• _TEXT BLOCK_
____
Living on your own for the first time – whether it’s a dorm room or your first apartment – can be fun and exciting. It also means taking on new responsibilities, including managing your money.
If you’ve been wondering how much money you need to finally move out, here are a few tips to help you start “adulting” like you’ve been at it for years.
1. Budget before you move – and then budget again after you’ve settled. Before you move into your new digs, make a budget that truly reflects your current income and anticipated expenses. You’ll already know some expenses, such as the phone bill, car payments and insurance, and you’ll have to estimate others, such as the electric and heating bills.
Use this initial budget to help plan your spending after you’ve moved in. After you’ve lived in the new place for a little while, take a look at your bills and recalculate your budget accordingly. Use a budgeting tool that will automatically import and categorize your expenses, such as how much you spend on fast food and concert tickets each month, giving you a bird’s-eye view of your financial standing in seconds.
[See: 12 Shopping Tricks to Keep You Under Budget.]
2. You don’t need every gadget and appliance. Avoid the urge to immediately reconstruct your living space by buying everything you think you need. Your parents accumulated those stacks of pots and pans over the years. The same is true for all the other gadgets and appliances you’ve gotten so used to. They’re nice, but they’re not essential. Pare down your lifestyle and make sure you’ve got the basics – these are the things you need to keep yourself healthy and happy. It’s also smart to live in your new home for a bit to figure out what you really need, and more importantly, what you don’t need before making big purchases.
3. Weigh quality versus cost. While you don’t need everything when you’re first starting out, you do need some things. When it comes time to make those larger purchases, it’s important to know what you should invest more money on, and what you can buy on the cheap. Here’s where you need to be strategic about cost. You could save money and fill your new place with secondhand things. That may be good in the short-term, but could potentially lead to problems down the line, especially if your cheap starter purchases need to be replaced. Think of your purchases as investments. How will they pay out down the road?
____
• _MATERIAL PROVIDED_
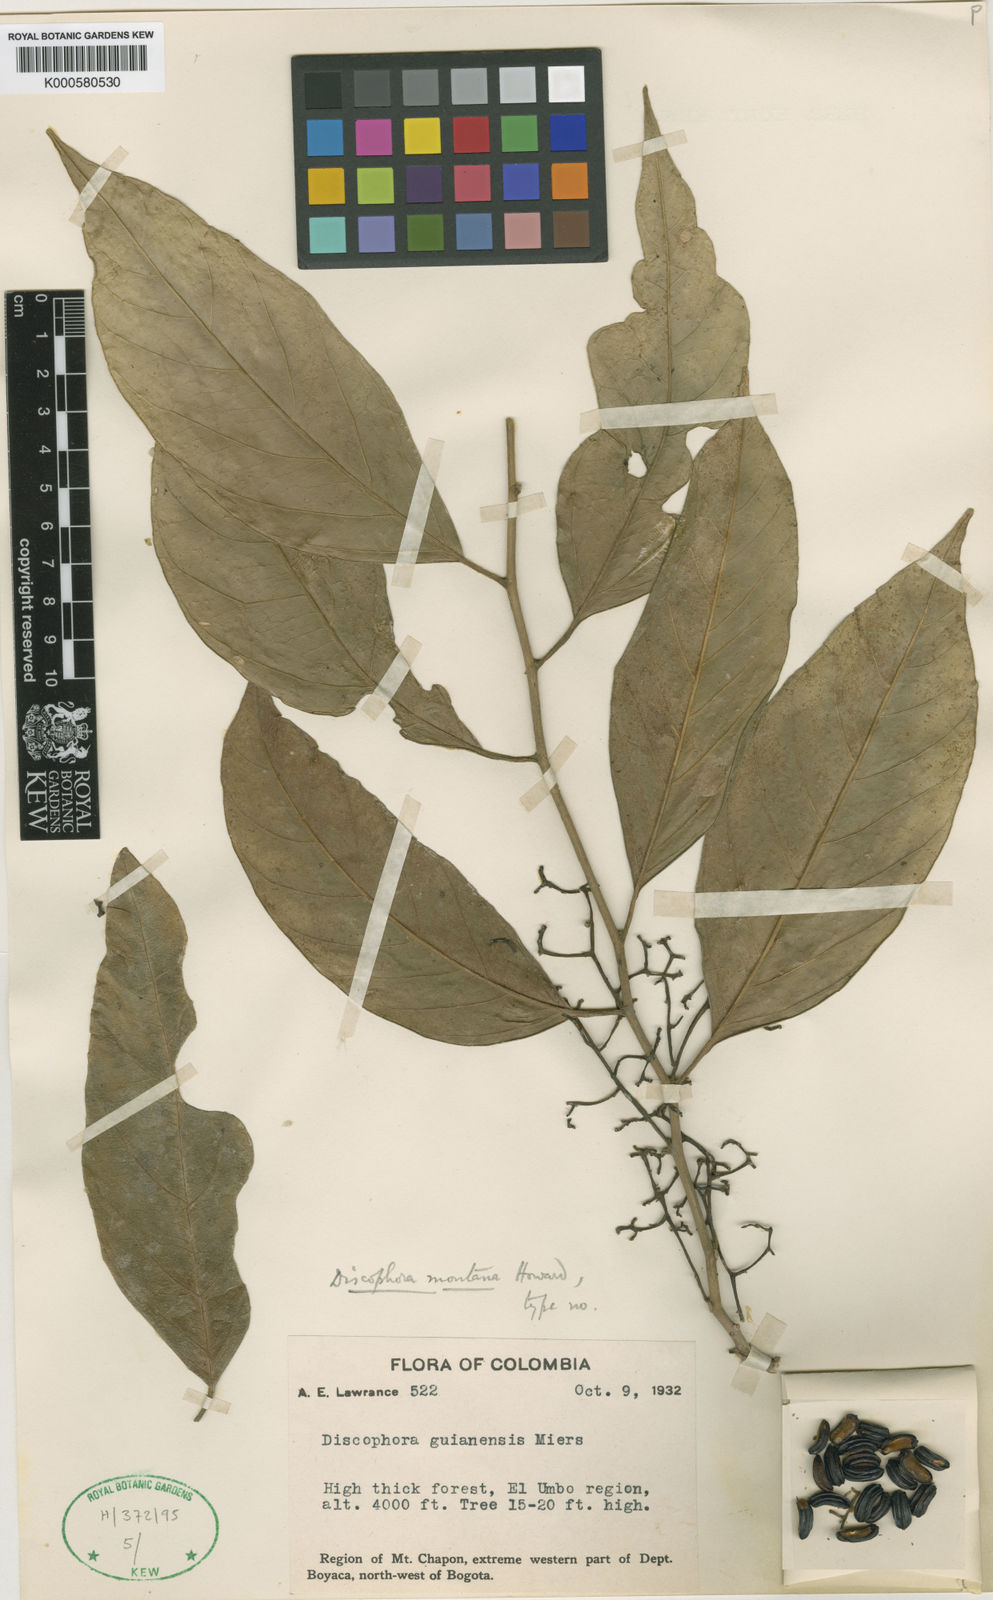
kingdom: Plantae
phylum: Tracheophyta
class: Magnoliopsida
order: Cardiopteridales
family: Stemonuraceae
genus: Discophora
____
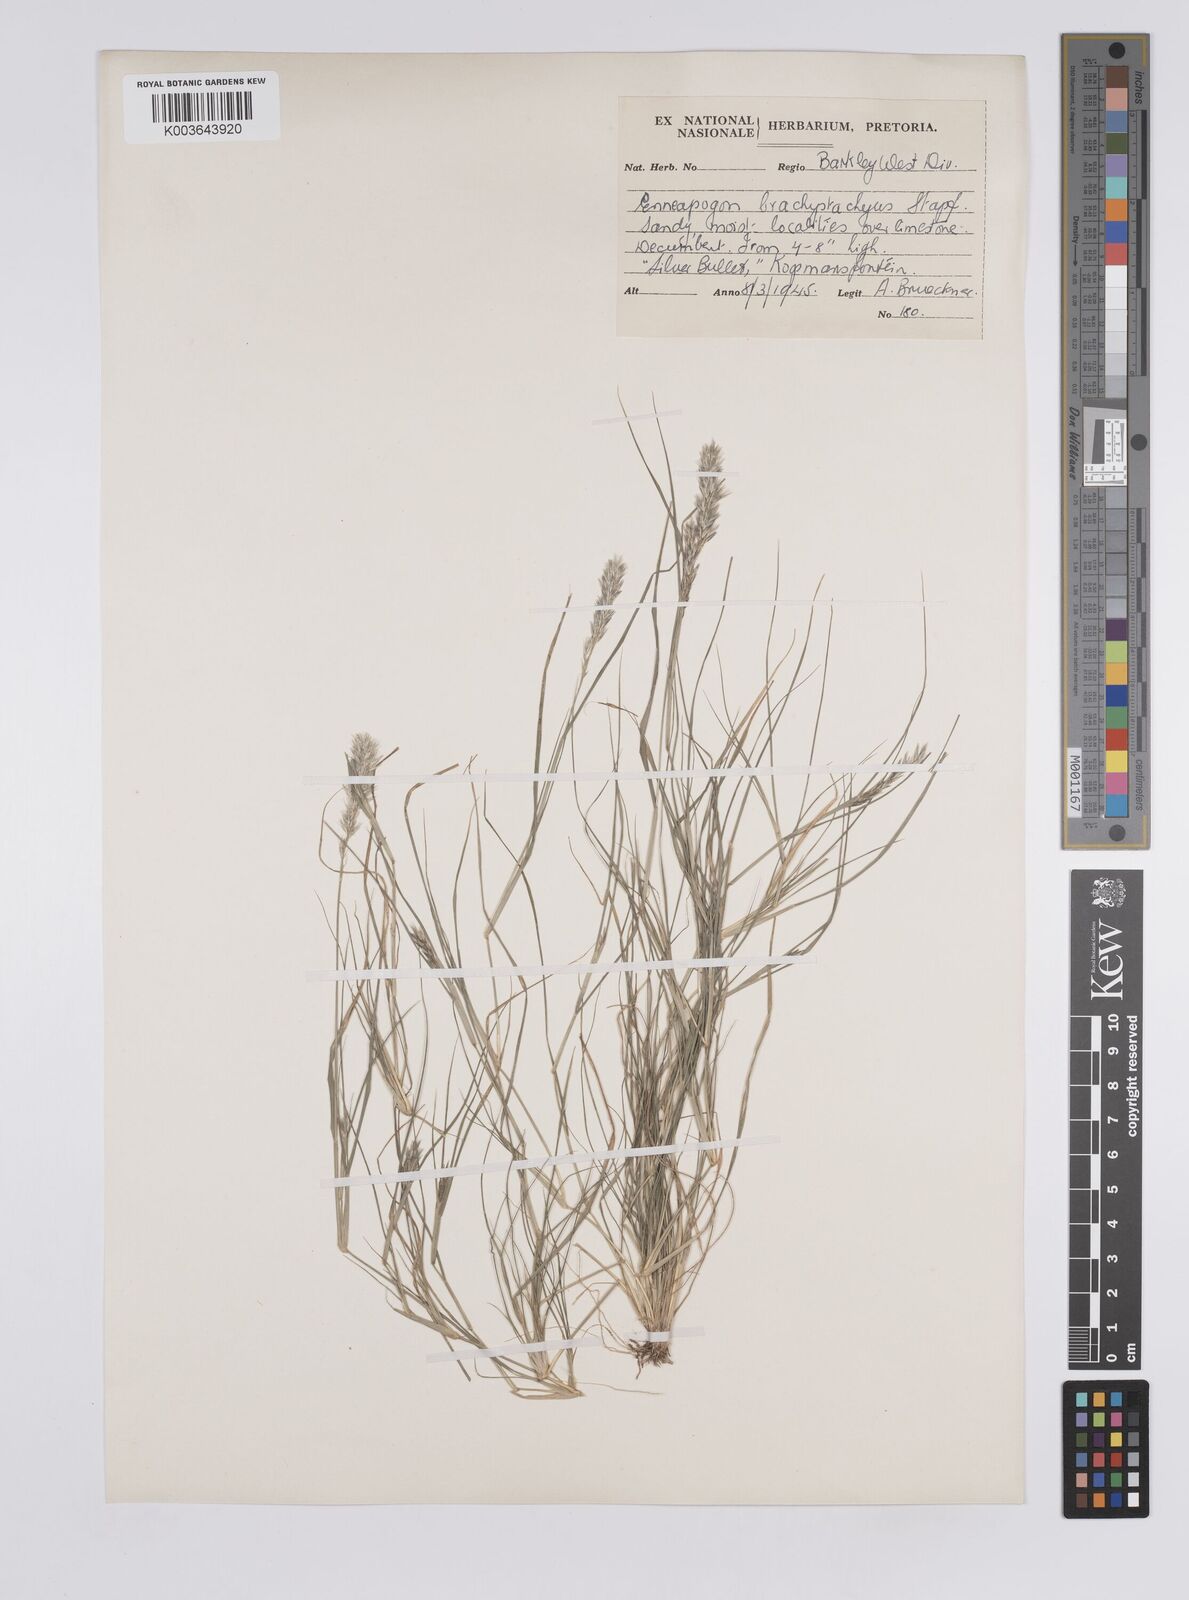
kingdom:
____
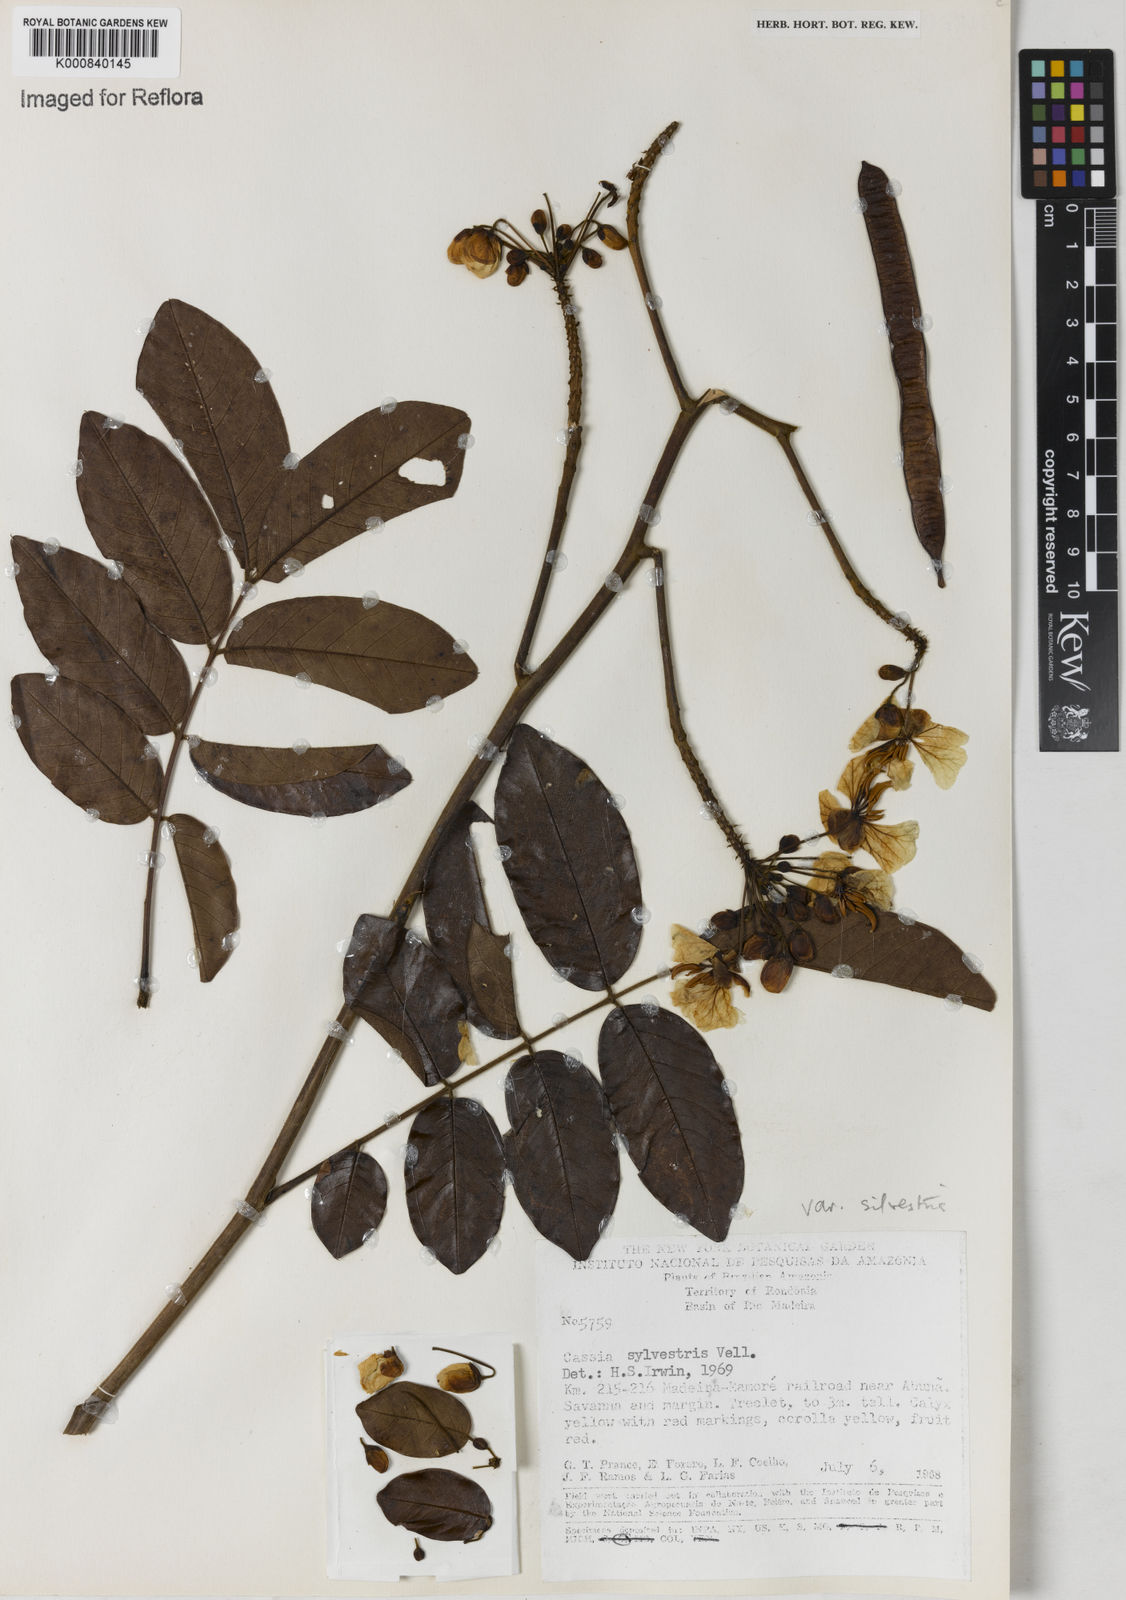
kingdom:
____
• _YOUR TASKS_
a – In the article on managing money when moving out, which expenses does it say you will already know?
b – Reproduce the article on managing money when moving out verbatim, starting with "[See: 12 Shopping" and going on through "making big purchases.".
None of the tasks require the entries.

• _SOLUTIONS PER TASK_
a – The phone bill, car payments and insurance.

b –
[See: 12 Shopping Tricks to Keep You Under Budget.]
2. You don’t need every gadget and appliance. Avoid the urge to immediately reconstruct your living space by buying everything you think you need. Your parents accumulated those stacks of pots and pans over the years. The same is true for all the other gadgets and appliances you’ve gotten so used to. They’re nice, but they’re not essential. Pare down your lifestyle and make sure you’ve got the basics – these are the things you need to keep yourself healthy and happy. It’s also smart to live in your new home for a bit to figure out what you really need, and more importantly, what you don’t need before making big purchases.